Our mission is “to protect, conserve, and responsibly manage the herd of wild Colonial Spanish Mustangs roaming freely on the northernmost Currituck Outer Banks, and to promote the continued preservation of this land as a permanent sanctuary for horses designated as the State Horse and defined as a cultural treasure by the state of North Carolina.” The Fund incorporated as a 501 (c) 3 nonprofit charity in 2001.
The Fund was organized in 1989 when caring citizens recognized the need for heightened awareness of the wild horses roaming from the town of Duck to the Virginia border. Eleven horses were hit and killed on Highway 12 between 1985 (when the road between Duck and Corolla was paved) and 1989, In the decade following the paving of the road, twenty horses were struck by vehicles. Many of today’s visitors to the Outer Banks do not know that before 1985, the 17 mile stretch of road between Duck and Corolla remained unpaved and infrequently traveled. Paving that road opened the floodgates for development, tourism, and more contact between wild horses and humans – and their vehicles.
The early founders of the Fund researched and attempted several strategies to stop horse fatalities caused by traffic on Highway 12 between Duck and Corolla. In the end, the most effective solution, even though controversial, was to move the remaining twenty horses that frequented the town of Corolla north of the paved road – to the “north beach” or “4×4 area.” (No one knows for certain how many wild horses were already in the roadless area north of Corolla.) By 1997, the Fund completed the southern sea-to-sound fence of the sanctuary, and the wild horses were relocated to the new “sanctuary”.
The northern fence is approximately eleven miles north, at the Virginia state line. Unfortunately for the horses, development continues to push north. Although referenced as a wild horse “sanctuary”, the 7,544 acres accessible to the horses is a mix of 70% private land and 30% public use. There are 3,150 platted lots with only 25% of the northern beaches currently developed. The beach is considered public road, and it is open to the public. It is the only access for residents and their guests staying in Carova, North Swan Beach, and Swan Beach, all growing communities to the west of the dunes on the north end to gain access to their property. The documentary, “Wild in Corolla,” is regularly shown at the Corolla Wild Horse Fund Museum for visitors to learn more about the formation of the Fund and its initial efforts to relocate the horses above the southern fence for their protection. Also regularly shown at the Museum is a recently released film, “The Secret of Corolla,” documenting historical recounts, details of the herd, and the evolution of the area and their habitat. Richly photographed with stills from days past inserted for a full and prolific chronicle of the horses and the people drawn here. Recipient of several awards, it was given title as Best Short Documentary Film as well as Best Music Score at the Equus International Film Festival.
Our Herd Manager is on call 24 hours a day, 365 days a year, to respond to emergencies.
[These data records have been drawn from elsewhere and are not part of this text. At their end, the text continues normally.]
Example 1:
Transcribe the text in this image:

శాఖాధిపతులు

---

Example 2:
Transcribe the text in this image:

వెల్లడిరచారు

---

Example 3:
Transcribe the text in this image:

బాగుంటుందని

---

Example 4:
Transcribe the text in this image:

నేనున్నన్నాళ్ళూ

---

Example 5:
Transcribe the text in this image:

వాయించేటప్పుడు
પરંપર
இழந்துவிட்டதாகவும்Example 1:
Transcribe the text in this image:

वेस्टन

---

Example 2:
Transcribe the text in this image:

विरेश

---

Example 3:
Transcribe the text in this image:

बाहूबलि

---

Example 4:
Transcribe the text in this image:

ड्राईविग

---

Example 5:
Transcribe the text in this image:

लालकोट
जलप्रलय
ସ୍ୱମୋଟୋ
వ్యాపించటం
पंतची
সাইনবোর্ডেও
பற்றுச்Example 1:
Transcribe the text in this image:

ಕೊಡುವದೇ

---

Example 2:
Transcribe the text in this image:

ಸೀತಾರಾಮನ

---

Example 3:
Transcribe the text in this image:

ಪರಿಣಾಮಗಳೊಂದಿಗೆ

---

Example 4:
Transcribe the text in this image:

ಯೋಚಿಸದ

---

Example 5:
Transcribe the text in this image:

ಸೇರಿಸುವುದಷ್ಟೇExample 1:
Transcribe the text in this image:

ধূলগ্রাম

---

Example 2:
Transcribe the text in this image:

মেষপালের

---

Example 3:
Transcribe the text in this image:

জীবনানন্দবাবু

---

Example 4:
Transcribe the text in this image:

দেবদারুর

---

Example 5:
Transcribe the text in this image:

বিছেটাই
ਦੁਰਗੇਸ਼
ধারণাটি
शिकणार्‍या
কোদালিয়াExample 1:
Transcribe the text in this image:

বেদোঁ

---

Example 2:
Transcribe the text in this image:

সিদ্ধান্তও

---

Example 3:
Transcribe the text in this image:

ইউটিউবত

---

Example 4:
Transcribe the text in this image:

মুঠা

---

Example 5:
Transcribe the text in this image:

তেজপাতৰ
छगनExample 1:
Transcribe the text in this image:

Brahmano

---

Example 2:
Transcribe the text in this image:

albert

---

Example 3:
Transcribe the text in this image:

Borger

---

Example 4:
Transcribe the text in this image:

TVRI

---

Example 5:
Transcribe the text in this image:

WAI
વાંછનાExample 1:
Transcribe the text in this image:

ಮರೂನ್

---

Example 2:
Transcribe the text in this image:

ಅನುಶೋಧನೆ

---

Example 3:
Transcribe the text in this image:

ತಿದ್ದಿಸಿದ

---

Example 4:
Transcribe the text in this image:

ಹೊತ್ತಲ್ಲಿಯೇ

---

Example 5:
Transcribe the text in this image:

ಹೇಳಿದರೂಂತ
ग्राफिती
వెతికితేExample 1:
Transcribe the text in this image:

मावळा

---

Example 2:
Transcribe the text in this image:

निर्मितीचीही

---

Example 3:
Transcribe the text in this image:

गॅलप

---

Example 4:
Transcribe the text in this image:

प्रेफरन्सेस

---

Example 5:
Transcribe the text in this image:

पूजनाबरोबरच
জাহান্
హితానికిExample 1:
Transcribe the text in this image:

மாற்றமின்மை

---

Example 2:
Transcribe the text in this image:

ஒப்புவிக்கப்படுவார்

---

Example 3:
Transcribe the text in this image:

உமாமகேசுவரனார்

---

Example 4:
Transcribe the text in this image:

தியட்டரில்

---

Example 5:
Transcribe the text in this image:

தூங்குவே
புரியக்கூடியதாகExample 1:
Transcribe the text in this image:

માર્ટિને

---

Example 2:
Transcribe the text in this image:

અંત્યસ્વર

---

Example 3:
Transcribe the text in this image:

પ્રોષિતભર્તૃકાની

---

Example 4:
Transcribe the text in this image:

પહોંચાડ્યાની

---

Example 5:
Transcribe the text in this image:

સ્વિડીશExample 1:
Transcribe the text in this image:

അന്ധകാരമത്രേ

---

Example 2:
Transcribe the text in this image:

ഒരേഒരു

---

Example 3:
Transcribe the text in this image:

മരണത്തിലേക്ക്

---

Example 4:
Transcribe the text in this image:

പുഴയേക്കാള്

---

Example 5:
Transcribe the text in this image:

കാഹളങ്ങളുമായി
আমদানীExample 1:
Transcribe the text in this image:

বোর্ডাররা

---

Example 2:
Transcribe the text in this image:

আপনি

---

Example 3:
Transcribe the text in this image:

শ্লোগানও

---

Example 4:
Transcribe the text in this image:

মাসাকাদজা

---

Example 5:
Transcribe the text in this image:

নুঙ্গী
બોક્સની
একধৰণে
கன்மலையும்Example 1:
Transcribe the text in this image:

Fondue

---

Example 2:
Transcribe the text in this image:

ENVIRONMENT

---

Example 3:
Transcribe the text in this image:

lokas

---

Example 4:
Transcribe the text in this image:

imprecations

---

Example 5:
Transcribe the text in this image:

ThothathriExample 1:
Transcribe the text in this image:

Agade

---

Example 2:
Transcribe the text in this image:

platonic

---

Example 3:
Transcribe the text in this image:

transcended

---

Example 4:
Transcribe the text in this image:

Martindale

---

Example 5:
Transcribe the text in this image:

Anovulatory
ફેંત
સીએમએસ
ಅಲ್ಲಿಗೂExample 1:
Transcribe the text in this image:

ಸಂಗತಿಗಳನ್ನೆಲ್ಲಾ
Our Chief Operating Officer oversees operations in Corolla as well as at the Betsy Dowdy Equine Center, a sanctuary facility on the mainland for all rescues and horses requiring rehabilitation. Our operations include an education center and gift shop. Our Donor Programs Associate assists with membership and sponsorship programs, donor database management, as well as seasonal activities for visitors. Our Chief Financial Officer handles all financial operations of the Fund and our Trainer is based at the rehab facility to oversee the taming, gentling, and training of all rescues. Part-time staffing includes Sanctuary Observers who document wild horse behavior and educate the public, retail store staff, and program support personnel. Everyone comes together to assist with horse emergencies when necessary.
Our primary programs include breed conservation, herd management, sanctuary observation, rescue and rehabilitation, training, adoption, and education. Summer programming includes Mustang Mornings at the Farm in which we offer members and visitors a weekly opportunity to see the rescue horses that are currently under our care and the work that we do with them. Would you like a representative to speak to your classroom or civic association? Email firstname.lastname@example.org for more information.
The Corolla Wild Horse Fund’s headquarters is located in the Historic Old Village of Corolla between Island Bookstore and the Corolla Chapel, where we have an educational museum and gift shop. We welcome visitors year-round. All proceeds from our store and activities benefit the wild horses, and donations are tax deductible according to IRS regulations.